Genetic polymorphism in TLRs genes was reported to have association with different diseases like age-related macular degeneration (AMD), Alzheimer, atherosclerosis, and prostate cancer (16,17).

SNPs in the TLR2, TLR4 and TLR9 polymorphisms have been studied for altering the susceptibility and resistance to various inflammatory and infectious diseases (8). SNPs in the TLRs genes and their signaling partners were supposed to mediate the susceptibility towards malaria and its clinical outcome (18).

The results indicate the higher frequency of A allele as compared with G allele. This is in accordance with the NCBI data; the global allele frequency of A allele is higher as compared with G allele (NCBI) (19). We did not find any association between the studied polymorphism and the susceptibility of malaria. The rs4986790 polymorphism can mediate the susceptibility/resistance to malaria infection by differential activation of TLR4 (8). Already available literature also shows the association of rs4986790 polymorphism with susceptibility to malaria (5, 20, 21). However, we did not find any association between the studied polymorphism and malaria susceptibility in the Pakistani population.

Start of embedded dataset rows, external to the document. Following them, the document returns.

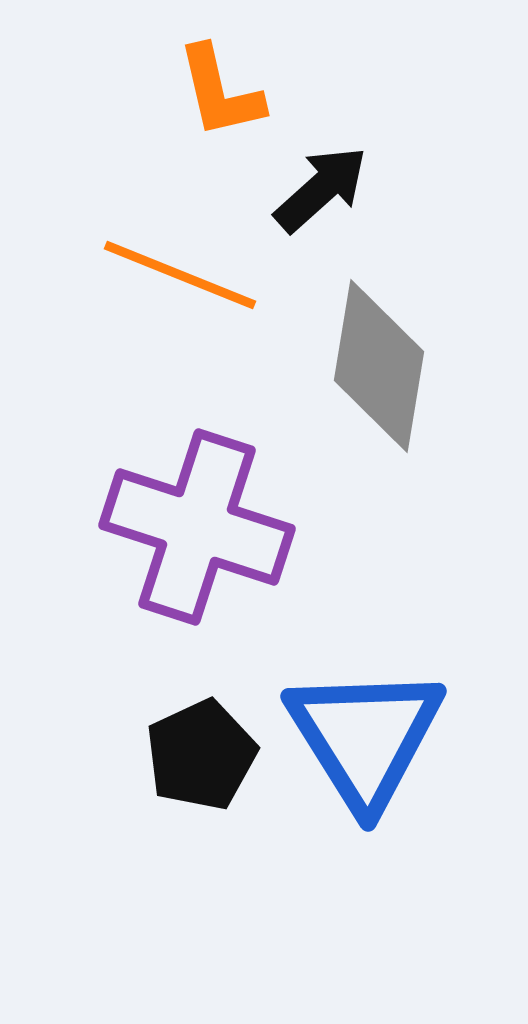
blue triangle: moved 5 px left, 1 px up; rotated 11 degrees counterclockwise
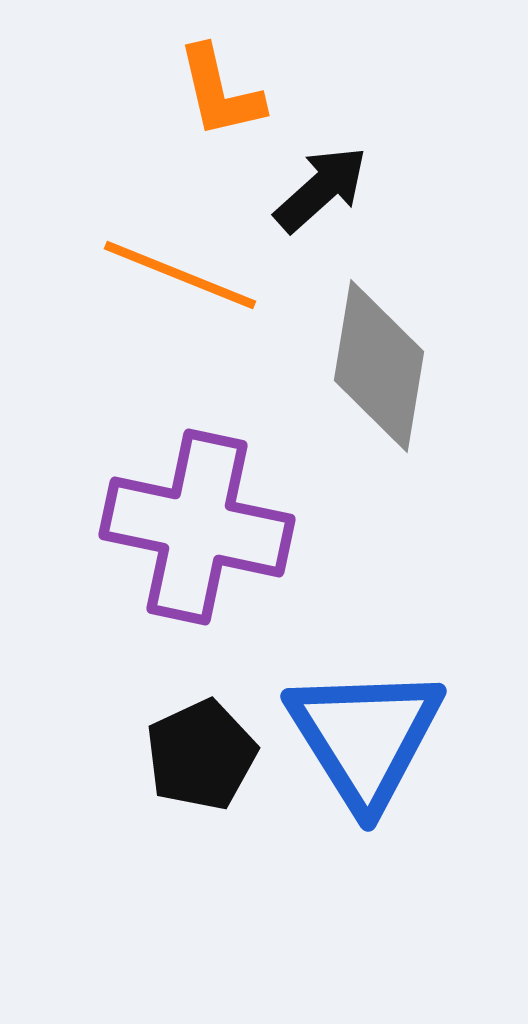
purple cross: rotated 6 degrees counterclockwise
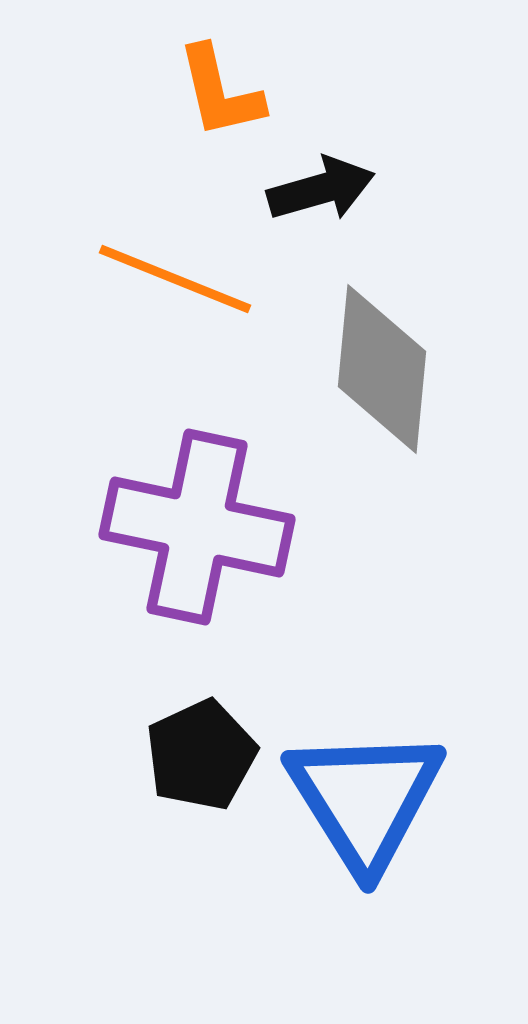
black arrow: rotated 26 degrees clockwise
orange line: moved 5 px left, 4 px down
gray diamond: moved 3 px right, 3 px down; rotated 4 degrees counterclockwise
blue triangle: moved 62 px down
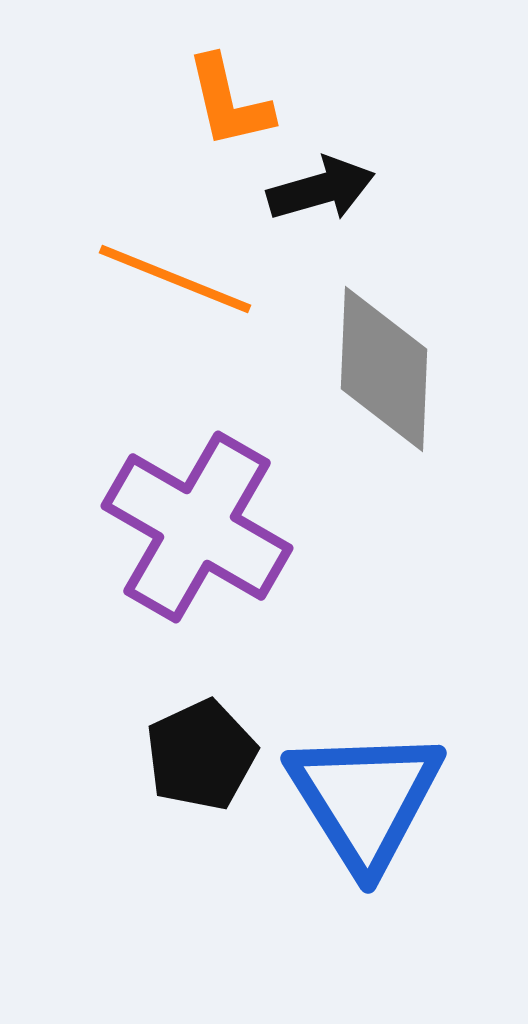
orange L-shape: moved 9 px right, 10 px down
gray diamond: moved 2 px right; rotated 3 degrees counterclockwise
purple cross: rotated 18 degrees clockwise
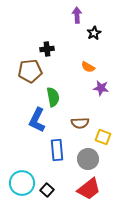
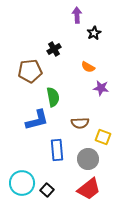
black cross: moved 7 px right; rotated 24 degrees counterclockwise
blue L-shape: rotated 130 degrees counterclockwise
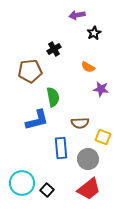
purple arrow: rotated 98 degrees counterclockwise
purple star: moved 1 px down
blue rectangle: moved 4 px right, 2 px up
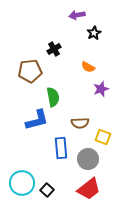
purple star: rotated 28 degrees counterclockwise
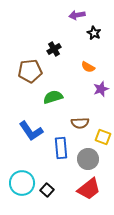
black star: rotated 16 degrees counterclockwise
green semicircle: rotated 96 degrees counterclockwise
blue L-shape: moved 6 px left, 11 px down; rotated 70 degrees clockwise
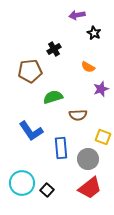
brown semicircle: moved 2 px left, 8 px up
red trapezoid: moved 1 px right, 1 px up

We did not find the association of this polymorphism with severe or mild malaria. These results are in accordance (22, 23). The protective effect of GG genotype of rs4986790 was reported against severe malaria (21). This polymorphism is associated with low parasitemia and mild forms of malaria. The association of GG genotype of rs4986790 polymorphism was reported with mild and uncomplicated malaria (5, 20). G allele of rs4986790 protects against development of severe malaria (24). However, GG genotype of rs4986790 polymorphism increased the risk of severe pediatrics malaria in the Ghana population (25).

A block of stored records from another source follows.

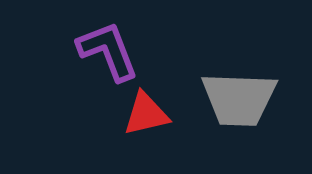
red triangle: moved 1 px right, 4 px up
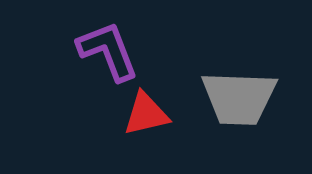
gray trapezoid: moved 1 px up
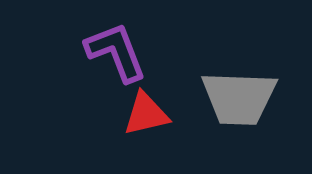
purple L-shape: moved 8 px right, 1 px down
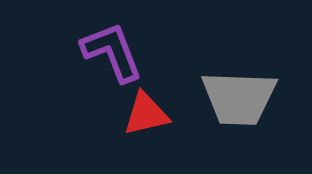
purple L-shape: moved 4 px left
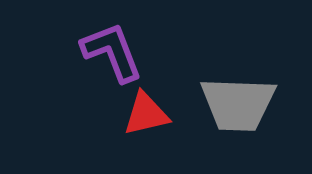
gray trapezoid: moved 1 px left, 6 px down
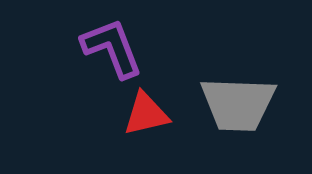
purple L-shape: moved 4 px up
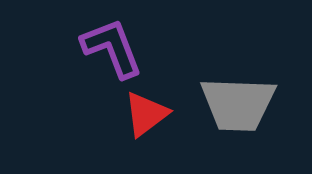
red triangle: rotated 24 degrees counterclockwise
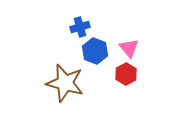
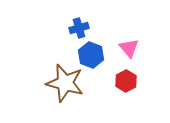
blue cross: moved 1 px left, 1 px down
blue hexagon: moved 4 px left, 4 px down
red hexagon: moved 7 px down
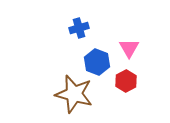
pink triangle: rotated 10 degrees clockwise
blue hexagon: moved 6 px right, 7 px down
brown star: moved 9 px right, 11 px down
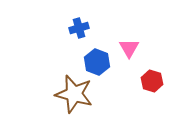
red hexagon: moved 26 px right; rotated 15 degrees counterclockwise
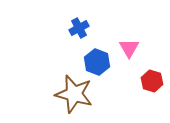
blue cross: rotated 12 degrees counterclockwise
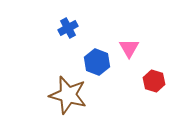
blue cross: moved 11 px left
red hexagon: moved 2 px right
brown star: moved 6 px left, 1 px down
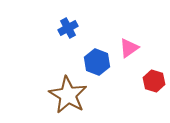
pink triangle: rotated 25 degrees clockwise
brown star: rotated 15 degrees clockwise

Our results indicate the protective role of AA genotype of rs4986790 in the susceptibility of P. vivax infection. G allele of rs4986790 has been associated with reduced inflammatory response to lipopolysaccharide (7). A allele has been reported to result in the enhanced inflammatory response, which may help in the removal of P. vivax load in the studied population and protects from P. vivax infection. The presence of A allele could increase the chances of TLR4 activation and thus increased inflammatory response and atherosclerosis (10). These different results may indicate the different disease mechanism of both diseases. Enhanced inflammatory response can increase the atherosclerosis development, however, in infectious diseases, inflammatory response helps in the parasitic clearance. Marginal risk association between P. falciparum and rs4986790 of TLR4 gene cannot exclude the importance of TLR4 gene, as other polymorphisms in the TLR4 gene may mediate the TLR4 response to P. falciparum.

This is the first study which relates the association between rs4986790 polymorphism of TLR4 gene and malaria in the Pakistani population. This study helps intellectuals in considering the importance of this polymorphism in pathogenesis of various diseases. Study of other polymorphisms in the TLR4 gene, association between inflammatory and anti-inflammatory cytokines with rs4986790 genotypes in malaria groups and meta-analysis may investigate the role of rs4986790 polymorphism in the severity of malaria.

Conclusion

rs4986790 polymorphism of TLR4 gene can modulate the susceptibility towards P. vivax infection. AA genotype is found to be protective against the development of P. vivax infection in the local population of Pakistan.

Ethical considerations

Ethical issues (Including plagiarism, informed consent, misconduct, data fabrication and/or falsification, double publication and/or submission, redundancy, etc.) have been completely observed by the authors.